[Stored entries]
══════

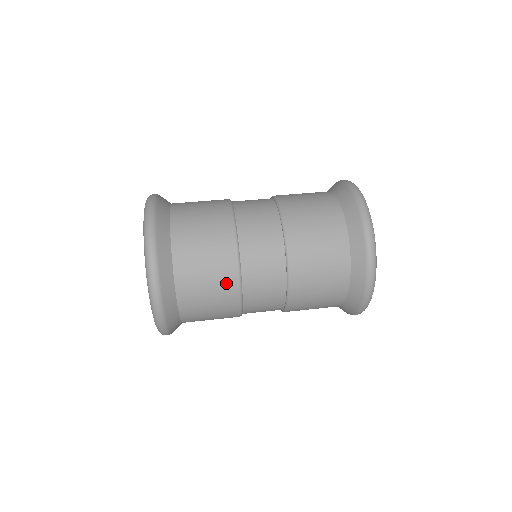
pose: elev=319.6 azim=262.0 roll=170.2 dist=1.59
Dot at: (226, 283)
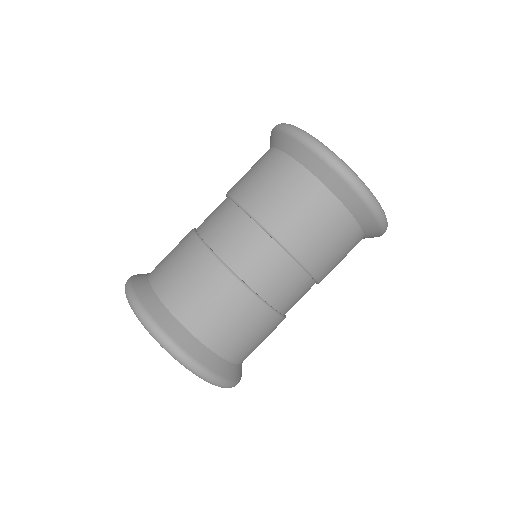
Dot at: (274, 328)
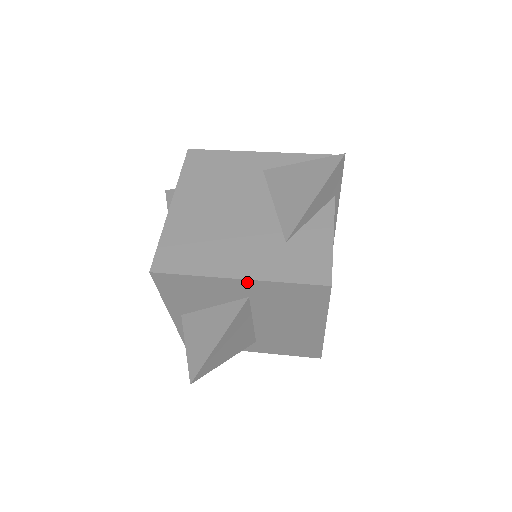
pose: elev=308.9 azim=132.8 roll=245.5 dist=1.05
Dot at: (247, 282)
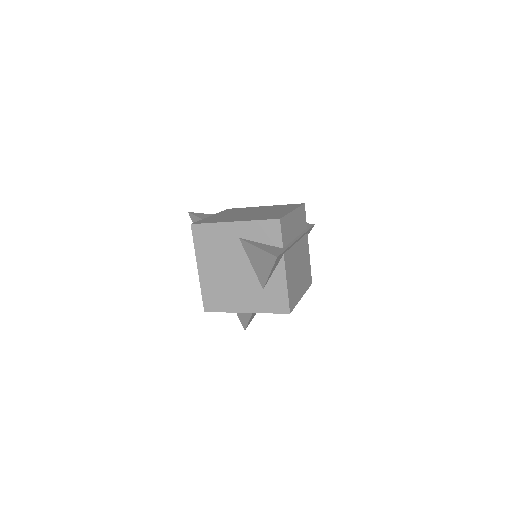
Dot at: (250, 312)
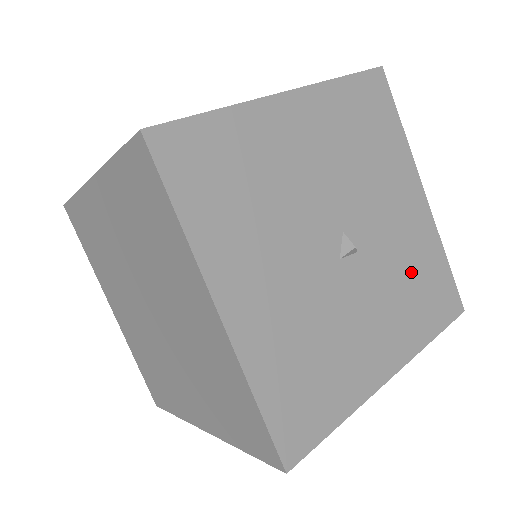
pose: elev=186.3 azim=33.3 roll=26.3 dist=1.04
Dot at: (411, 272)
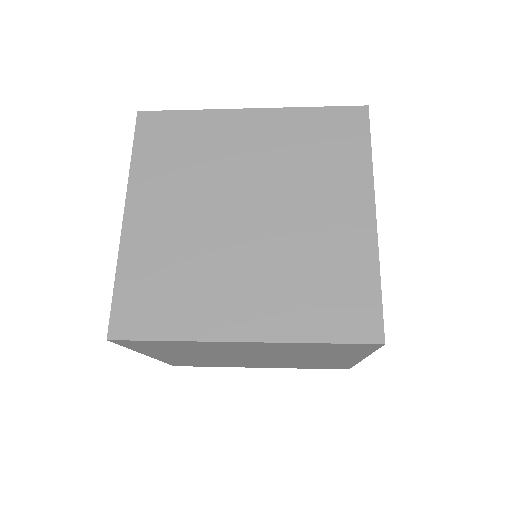
Dot at: occluded
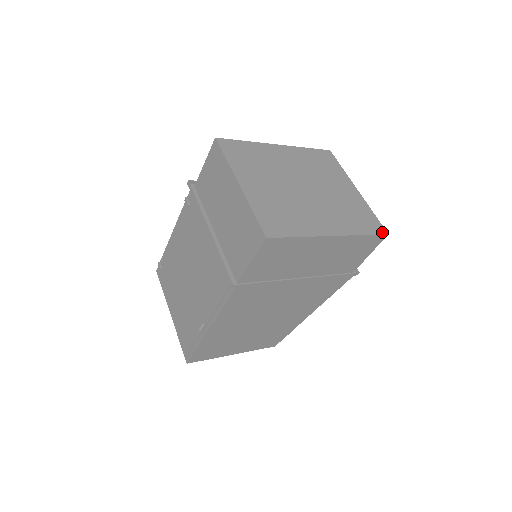
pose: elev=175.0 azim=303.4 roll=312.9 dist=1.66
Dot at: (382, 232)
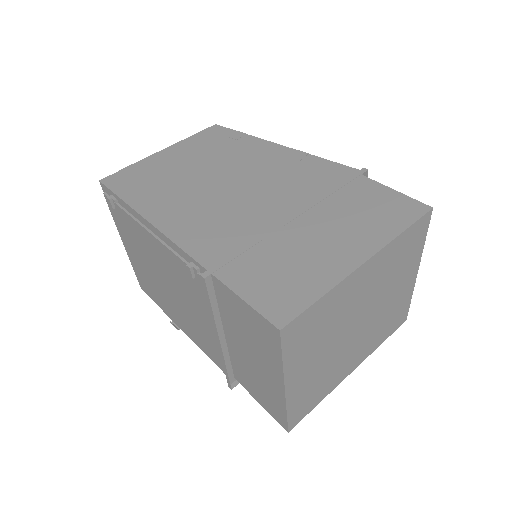
Dot at: (402, 323)
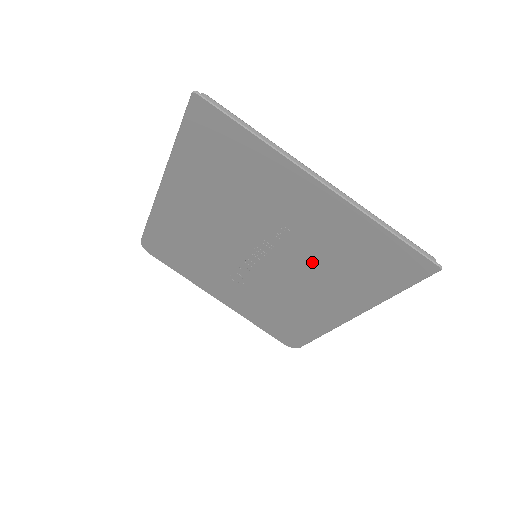
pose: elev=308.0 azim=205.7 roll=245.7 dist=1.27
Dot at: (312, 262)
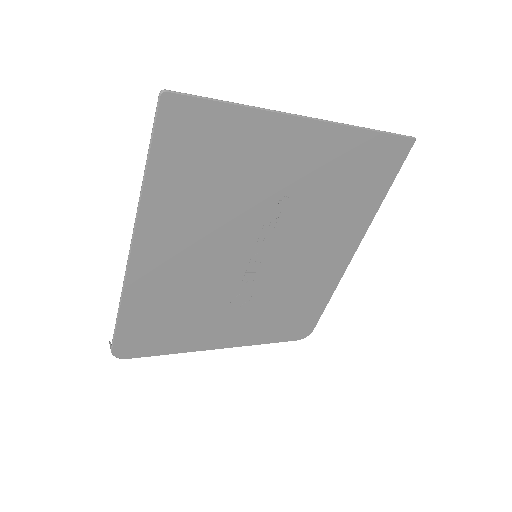
Dot at: (313, 217)
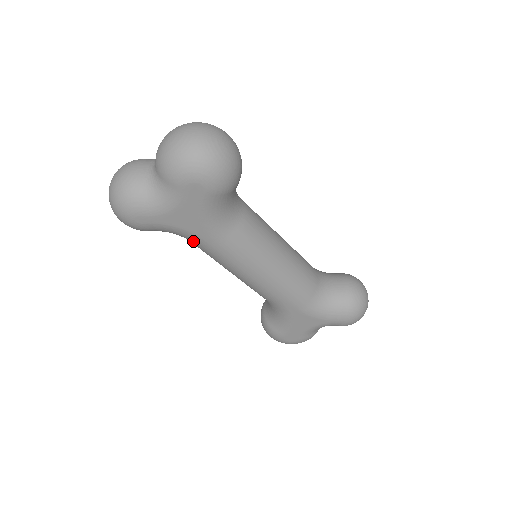
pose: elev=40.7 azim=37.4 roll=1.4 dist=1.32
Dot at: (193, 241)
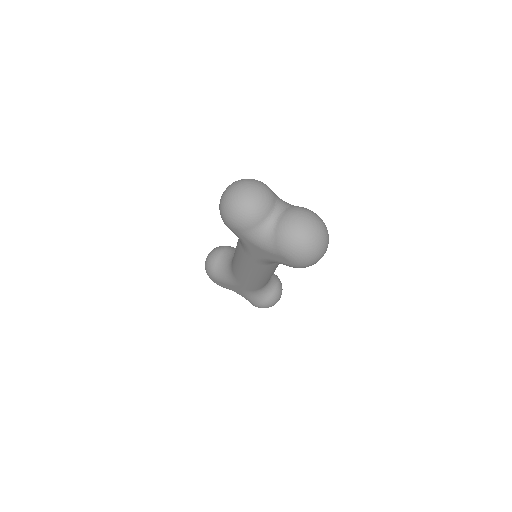
Dot at: (243, 249)
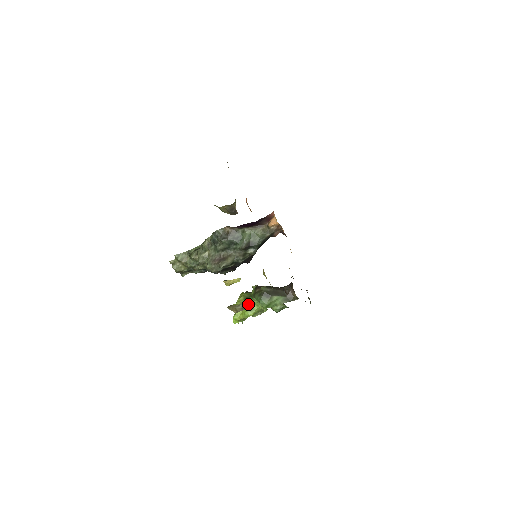
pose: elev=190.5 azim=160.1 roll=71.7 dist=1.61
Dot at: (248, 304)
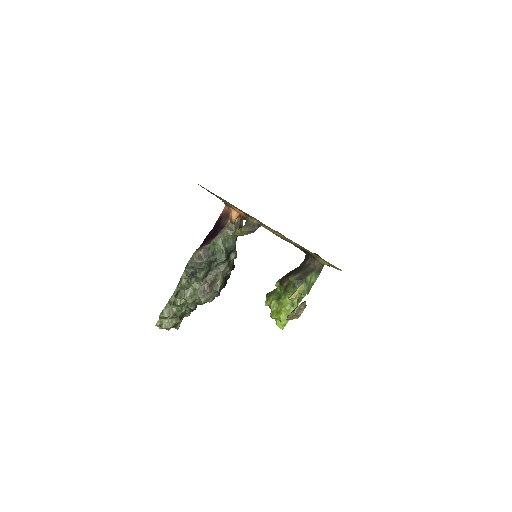
Dot at: (305, 302)
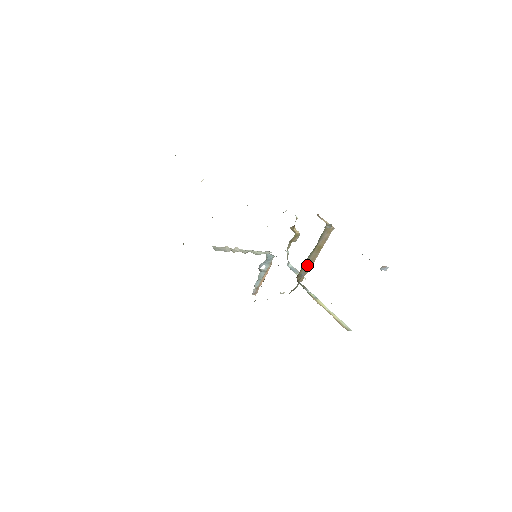
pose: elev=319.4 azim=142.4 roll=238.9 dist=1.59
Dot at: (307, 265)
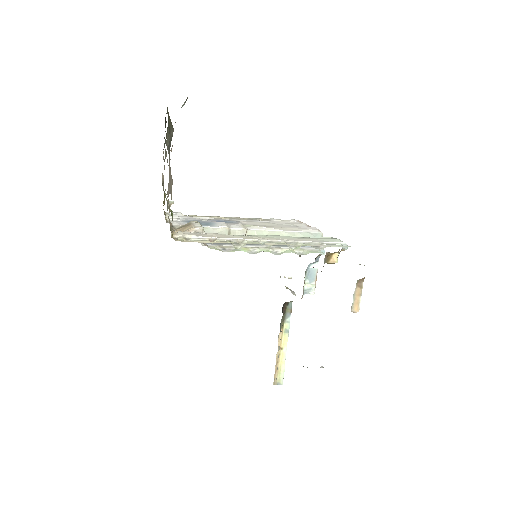
Dot at: occluded
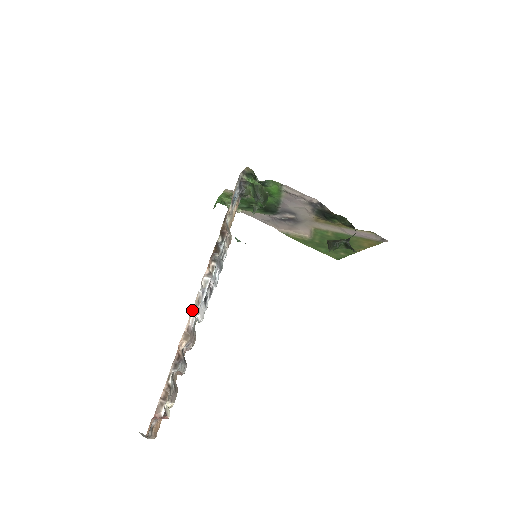
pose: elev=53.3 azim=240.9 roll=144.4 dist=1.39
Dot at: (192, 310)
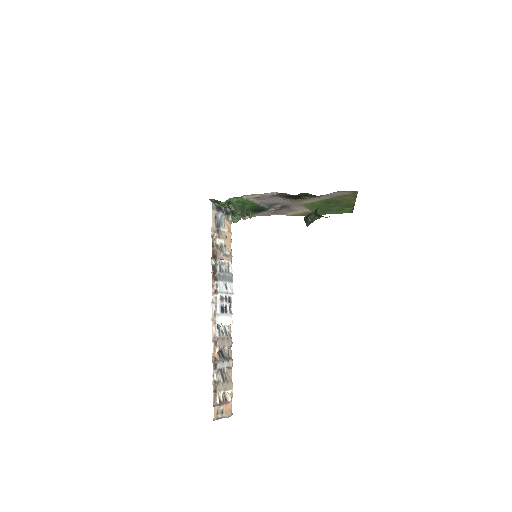
Dot at: (212, 323)
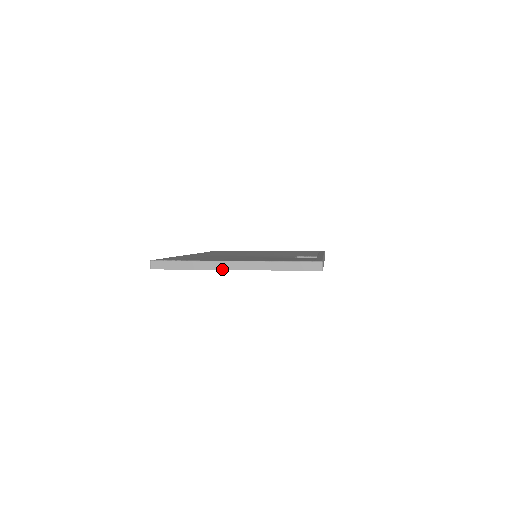
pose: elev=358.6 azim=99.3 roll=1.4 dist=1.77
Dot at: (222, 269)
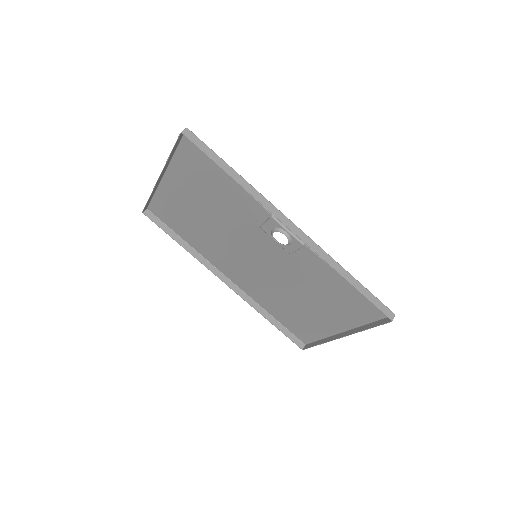
Dot at: (156, 183)
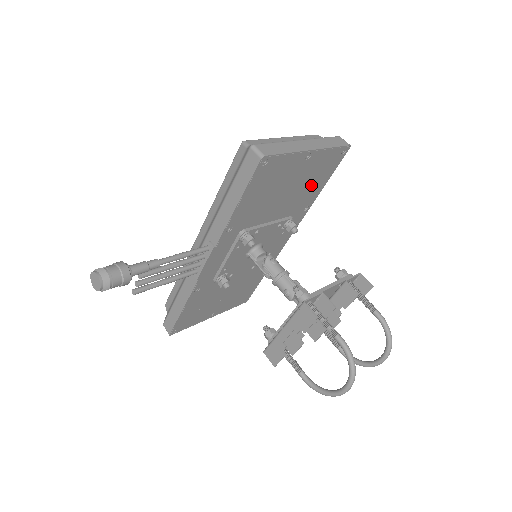
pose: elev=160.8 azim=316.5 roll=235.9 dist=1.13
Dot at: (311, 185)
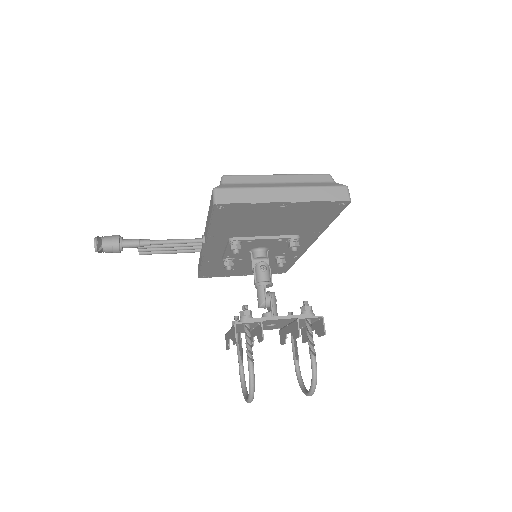
Dot at: (309, 220)
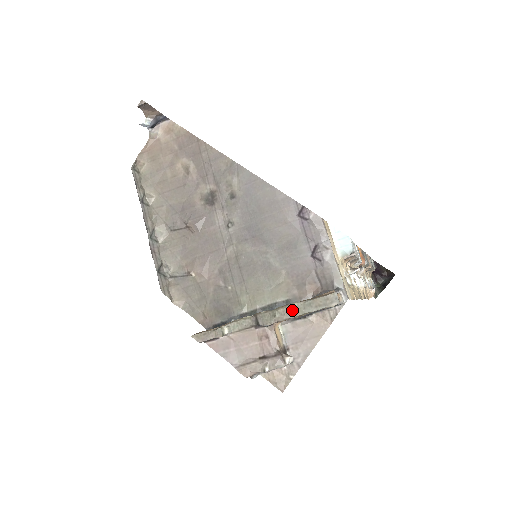
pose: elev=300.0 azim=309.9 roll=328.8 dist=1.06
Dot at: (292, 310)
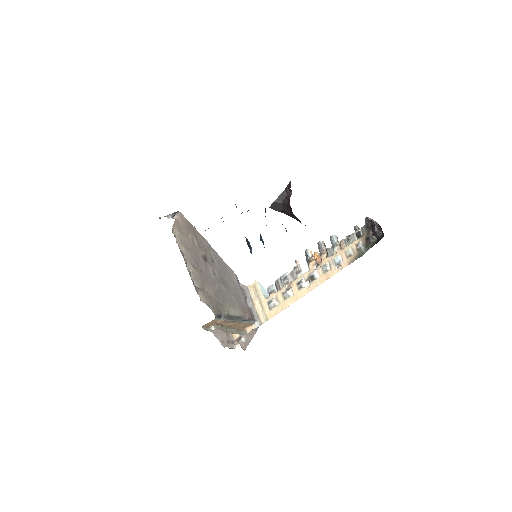
Dot at: (232, 331)
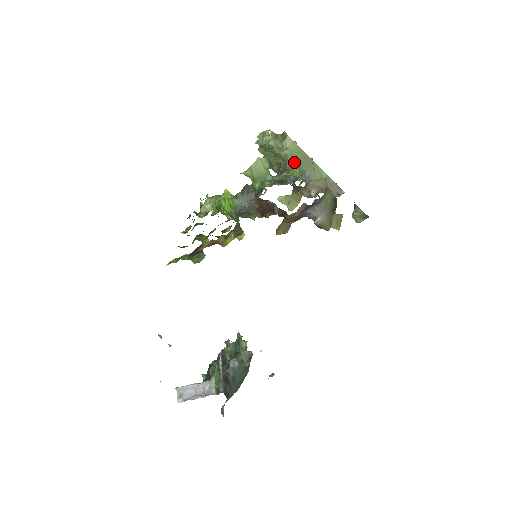
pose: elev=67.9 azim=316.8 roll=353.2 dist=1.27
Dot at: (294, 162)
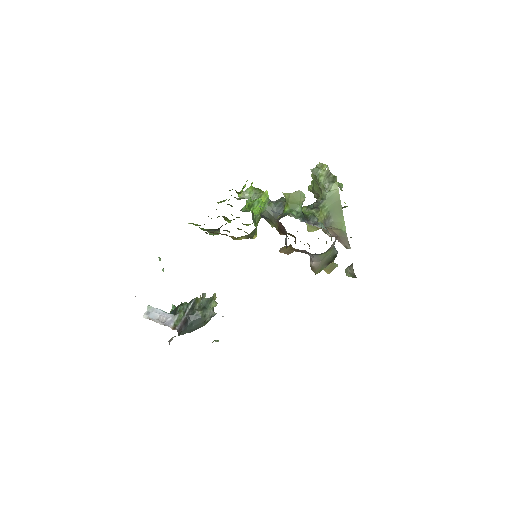
Dot at: (327, 205)
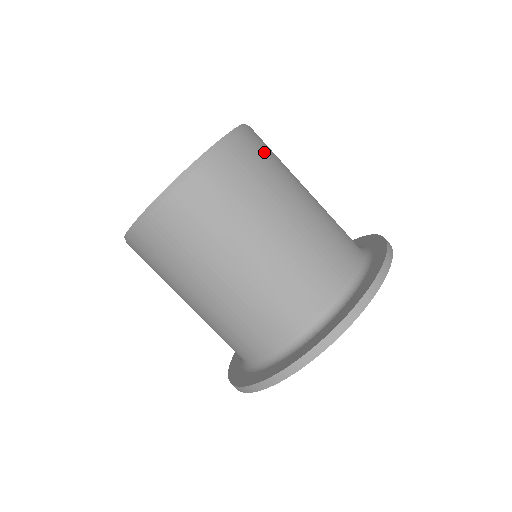
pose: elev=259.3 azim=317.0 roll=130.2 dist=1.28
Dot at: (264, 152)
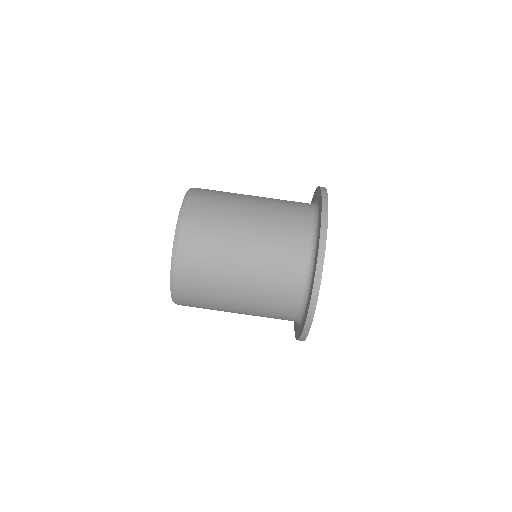
Dot at: (208, 204)
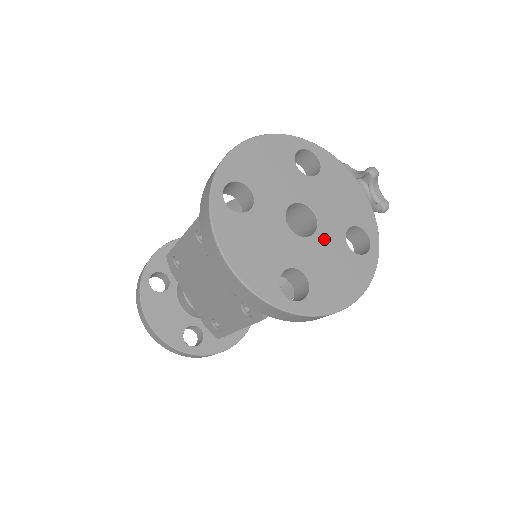
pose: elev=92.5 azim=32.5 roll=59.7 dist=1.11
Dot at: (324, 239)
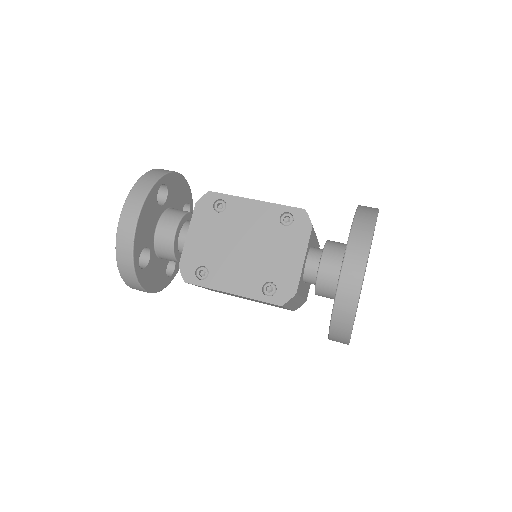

══════

Format every line of the rows above as a Markdown table with two columns, Number and Line, giving each line its own number and omitting blank lines. Leave the pictures out of the table.

| Number | Line |
|---|---|
| 1 | pose: elev=319.6 azim=262.0 roll=170.2 dist=1.59 |
| 2 | Dot at: (226, 283) |
| 3 | Dot at: (274, 328) |
| 4 | pose: elev=308.9 azim=132.8 roll=245.5 dist=1.05 |
| 5 | Dot at: (247, 282) |
| 6 | Dot at: (250, 312) |
| 7 | pose: elev=186.3 azim=33.3 roll=26.3 dist=1.04 |
| 8 | Dot at: (411, 272) |
| 9 | Dot at: occluded |
| 10 | pose: elev=175.0 azim=303.4 roll=312.9 dist=1.66 |
| 11 | Dot at: (382, 232) |
| 12 | Dot at: (402, 323) |
| 13 | pose: elev=308.0 azim=205.7 roll=245.7 dist=1.27 |
| 14 | Dot at: (312, 262) |
| 15 | Dot at: (313, 217) |
| 16 | pose: elev=40.7 azim=37.4 roll=1.4 dist=1.32 |
| 17 | Dot at: (193, 241) |
| 18 | Dot at: (243, 249) |
| 19 | pose: elev=190.5 azim=160.1 roll=71.7 dist=1.61 |
| 20 | Dot at: (248, 304) |
| 21 | Dot at: (305, 302) |
| 22 | pose: elev=319.4 azim=142.4 roll=238.9 dist=1.59 |
| 23 | Dot at: (307, 265) |
| 24 | Dot at: occluded |
| 25 | pose: elev=53.3 azim=240.9 roll=144.4 dist=1.39 |
| 26 | Dot at: (192, 310) |
| 27 | Dot at: (212, 323) |
| 28 | pose: elev=358.6 azim=99.3 roll=1.4 dist=1.77 |
| 29 | Dot at: (222, 269) |
| 30 | Dot at: (156, 183) |
| 31 | pose: elev=160.8 azim=316.5 roll=235.9 dist=1.13 |
| 32 | Dot at: (311, 185) |
| 33 | Dot at: (309, 220) |
| 34 | pose: elev=300.0 azim=309.9 roll=328.8 dist=1.06 |
| 35 | Dot at: (292, 310) |
| 36 | Dot at: (232, 331) |
| 37 | pose: elev=67.9 azim=316.8 roll=353.2 dist=1.27 |
| 38 | Dot at: (294, 162) |
| 39 | Dot at: (327, 205) |
| 40 | pose: elev=259.3 azim=317.0 roll=130.2 dist=1.28 |
| 41 | Dot at: (264, 152) |
| 42 | Dot at: (208, 204) |
| 43 | pose: elev=92.5 azim=32.5 roll=59.7 dist=1.11 |
| 44 | Dot at: (324, 239) |